ANGEZEIGTER TEXT -
Der heutige Tag war von einer Bildungsdebatte
gekennzeichnet. Ich glaube, es ist auch bei diesem Punkt sehr gut, dieses Thema
auch von einer Bildungsdebatte her zu sehen und zu sagen, man kann viel über
Wissensvermittlung in Schulen, Kindererziehung, im sozialen, im
psychologischen, im pädagogischen Bereich erreichen, um so Leute vor der
Obdachlosigkeit zu bewahren. Sich darüber Gedanken zu machen und zu schauen,
wie man den Menschen helfen kann, wäre wahrscheinlich viel wichtiger.
Denn wir wissen auch, und das haben viele
Sozialpsychologen in der Zwischenzeit bereits bestätigt, dass sich nach einem
halben Jahr auf der Straße der Charakter und seine Wünsche verändern. Es ist
dann nicht mehr der so sehr Wunsch, resozialisiert zu werden, sondern eher der
Wunsch, in der Situation zu verbleiben, in der man gerade ist. Leider gibt es
immer weniger Obdachlose, die auch auf Sozialhilfeprogramme anspringen, die auf
Sozialhilfeprogramme positiv reagieren können. Daher kommt es darauf an, dass
man sehr rasch hilft, in dem Moment, wo man obdachlos ist, oder noch besser
präventiv, bevor es dazu kommt. Mit diesen Präventivmaßnahmen könnten wir
wahrscheinlich viel mehr machen als mit den nachfolgenden Maßnahmen, wenn wir
versuchen, den Obdachlosen in diesem Bereich einen Freifahrtschein zu geben.

[Gesammelte Daten]
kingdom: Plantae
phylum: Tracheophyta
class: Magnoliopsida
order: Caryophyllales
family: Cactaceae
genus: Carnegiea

ZU ERLEDIGENDE AUFGABE - Nach wie langer Zeit auf der Straße verändern sich laut dem Text über Obdachlosigkeit der Charakter und seine Wünsche? Die Daten haben mit dem Text nichts zu tun.

ERGEBNIS - Nach einem halben Jahr.